Crediamo molto nel made in Italy

Le migliori opportunità sono agganciate alla crescita domestica” ripete più volte Giacomo Tilotta, gestore azionario di AcomeA SGR. È per questo che non solo il fondo AcomeA Italia - 95 titoli per un patrimonio di 57 milioni di euro -, ma anche l’azionario Europa - 150 titoli per quasi 86 milioni di asset gestiti -  investono moltissimo sul “made in Italy”. L’AcomeA Europa, per intenderci, circa il 40%. “L’Italia è ancora un Paese in ritardo, rispetto agli altri. Solo negli ultimi tre mesi si è registrato un PIL col segno più, ma le potenzialità sono buone e c’è un processo di consolidamento in atto che ci spinge ad essere positivi”, spiega subito l’esperto che ha cominciato l’attività lavorativa come portfolio manager presso la Sai AM, divenuta poi AcomeA SGR, inizialmente sul desk azionario italiano e successivamente su quello europeo.

Non sorprende sapere che il primo settore sul quale il gestore punta è quello finanziario, per le valutazioni e per i recenti cambiamenti normativi in atto, come quello inerente la procedura fallimentare: “da una parte sostiene il processo di consolidamento del settore bancario, dall’altra aiuta a risolvere problemi strutturali come la gestione dei crediti in sofferenza”. Poi c’è il settore Telecom, che sul mercato italiano è rappresentato principalmente da Telecom Italia, che è il primo titolo sul portafoglio europeo. 

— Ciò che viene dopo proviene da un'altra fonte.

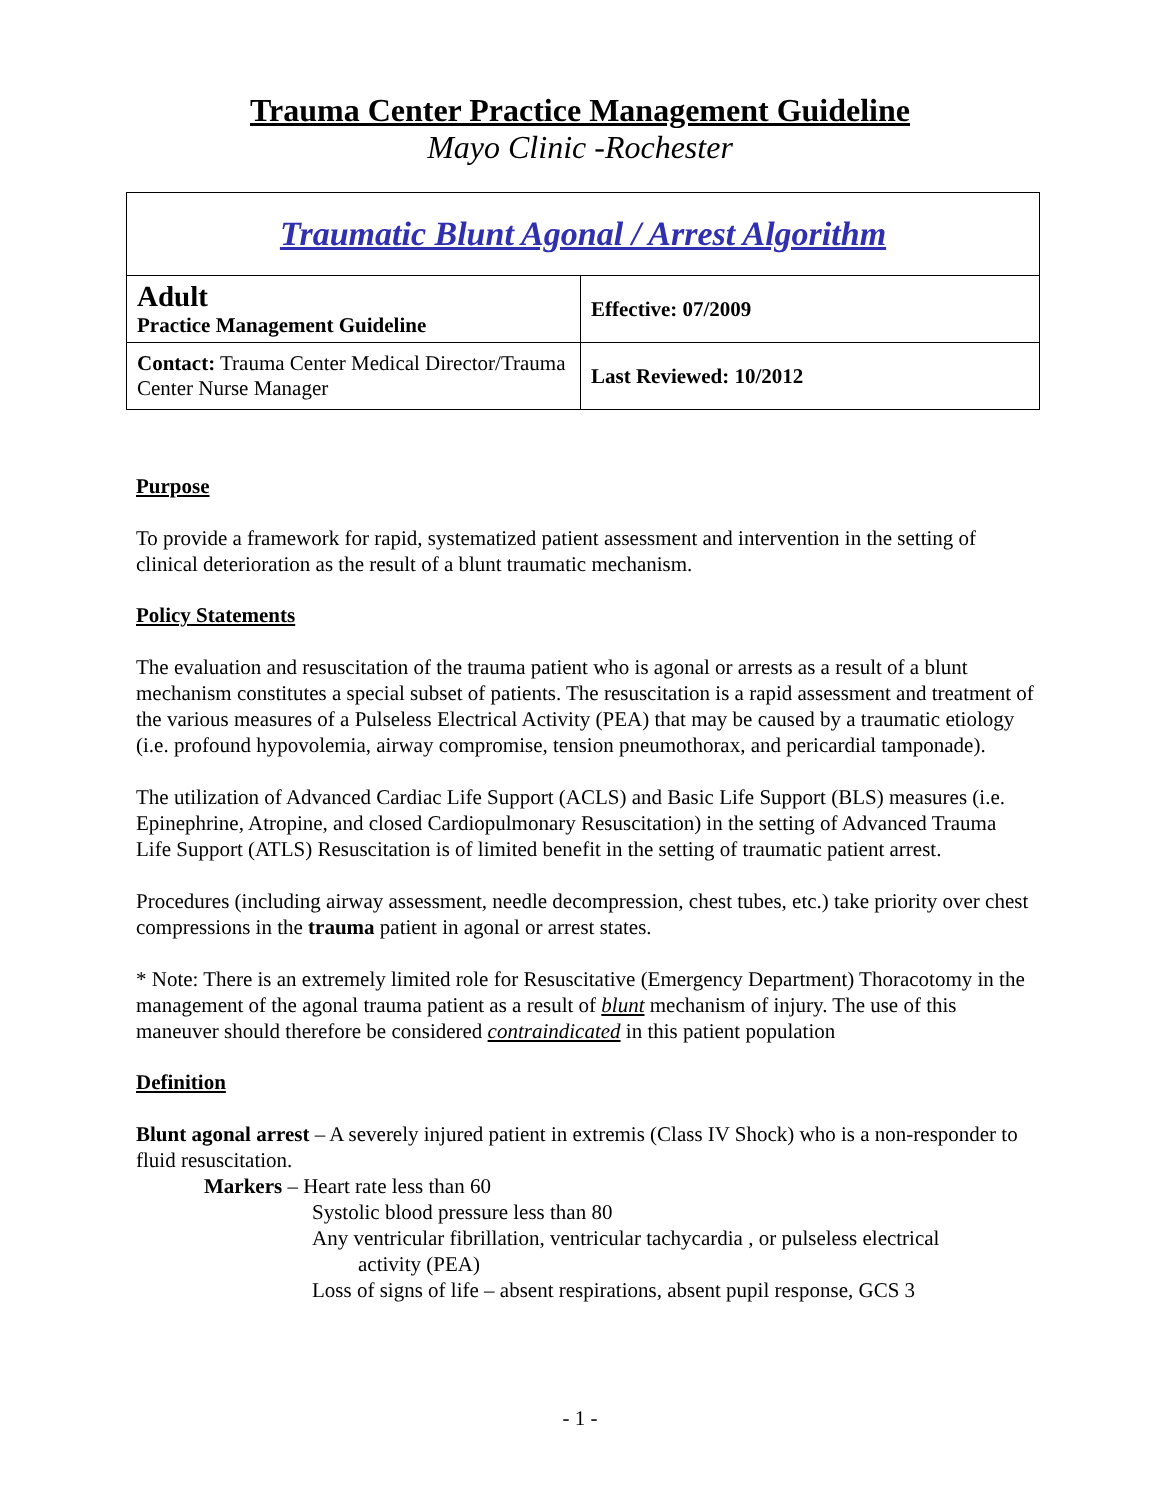Trauma Center Practice Management Guideline
Mayo Clinic -Rochester
| Traumatic Blunt Agonal / Arrest Algorithm | |
| Adult Practice Management Guideline | Effective: 07/2009 |
| Contact: Trauma Center Medical Director/Trauma Center Nurse Manager | Last Reviewed: 10/2012 |
Purpose
To provide a framework for rapid, systematized patient assessment and intervention in the setting of clinical deterioration as the result of a blunt traumatic mechanism.
Policy Statements
The evaluation and resuscitation of the trauma patient who is agonal or arrests as a result of a blunt mechanism constitutes a special subset of patients. The resuscitation is a rapid assessment and treatment of the various measures of a Pulseless Electrical Activity (PEA) that may be caused by a traumatic etiology (i.e. profound hypovolemia, airway compromise, tension pneumothorax, and pericardial tamponade).
The utilization of Advanced Cardiac Life Support (ACLS) and Basic Life Support (BLS) measures (i.e. Epinephrine, Atropine, and closed Cardiopulmonary Resuscitation) in the setting of Advanced Trauma Life Support (ATLS) Resuscitation is of limited benefit in the setting of traumatic patient arrest.
Procedures (including airway assessment, needle decompression, chest tubes, etc.) take priority over chest compressions in the trauma patient in agonal or arrest states.
* Note: There is an extremely limited role for Resuscitative (Emergency Department) Thoracotomy in the management of the agonal trauma patient as a result of blunt mechanism of injury. The use of this maneuver should therefore be considered contraindicated in this patient population
Definition
Blunt agonal arrest – A severely injured patient in extremis (Class IV Shock) who is a non-responder to fluid resuscitation.
Markers – Heart rate less than 60
Systolic blood pressure less than 80
Any ventricular fibrillation, ventricular tachycardia , or pulseless electrical
activity (PEA)
Loss of signs of life – absent respirations, absent pupil response, GCS 3
- 1 -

“Ci piace perché esprime delle buone potenzialità con aspettative di miglioramento reddituale. La forte domanda di servizi sostenuta dalla rapida diffusione di nuove forme di tecnologia  è poi un valore aggiunto”. In Italia invece sono i titoli di Fiat Chrysler ad avere maggiore consistenza nel fondo. 

 

Opportunità small cap

Eppure nei portafogli gestiti da Tilotta, insieme al fondatore di AcomeA Roberto Brasca, non ci sono solo società di rilievo. “Non abbiamo limiti di dimensione. I nostri fondi si connotano anche per una buona presenza di small cap. Sull’Italia, ad esempio, c’è un grosso contributo di piccole imprese del settore tecnologico con un forte know-how, che spesso non sono nemmeno presenti sul FTSE MIB e che rappresentano buone opportunità d’investimento”, dice il manager. Il processo è lungo e paziente: si guarda il profilo finanziario dell’azienda, la struttura, il rapporto, il debito. 

Poi ci sono i parametri multipli di mercato: “Cerchiamo di confrontarli con le potenzialità. Vediamo dov’è inserita la società, la qualità del management, le competenze e manteniamo un contatto diretto e frequente per seguire l’evoluzione delle linee guida dell’azienda”. D’altronde i fondi hanno un turnover molto basso: l’obiettivo è un investimento con un orizzonte temporale lungo, privilegiando il bottom up. “La nostra è una gestione attiva, per molti versi svincolata dal benchmark, ma costruita con gradualità. Difficilmente entriamo in maniera netta, siamo più propensi a procedere man mano, seguendo l’evoluzione del titolo. Lo stile è value, che molto spesso ci porta ad essere contrari al consensus di mercato”. Insomma, meglio non seguire le mode passeggere, essere flessibili, professionali e soprattutto appassionati. “Potrebbe sembrare un mondo asettico, ma i rapporti e i contatti che si creano, anche con i vertici di aziende e management, costituiscono un momento di crescita professionale e umana importante”, conclude Giacomo Tilotta. Che poi confessa: “d’altronde, se non credessi in questo modus operandi, nemmeno io investirei nel mio fondo”.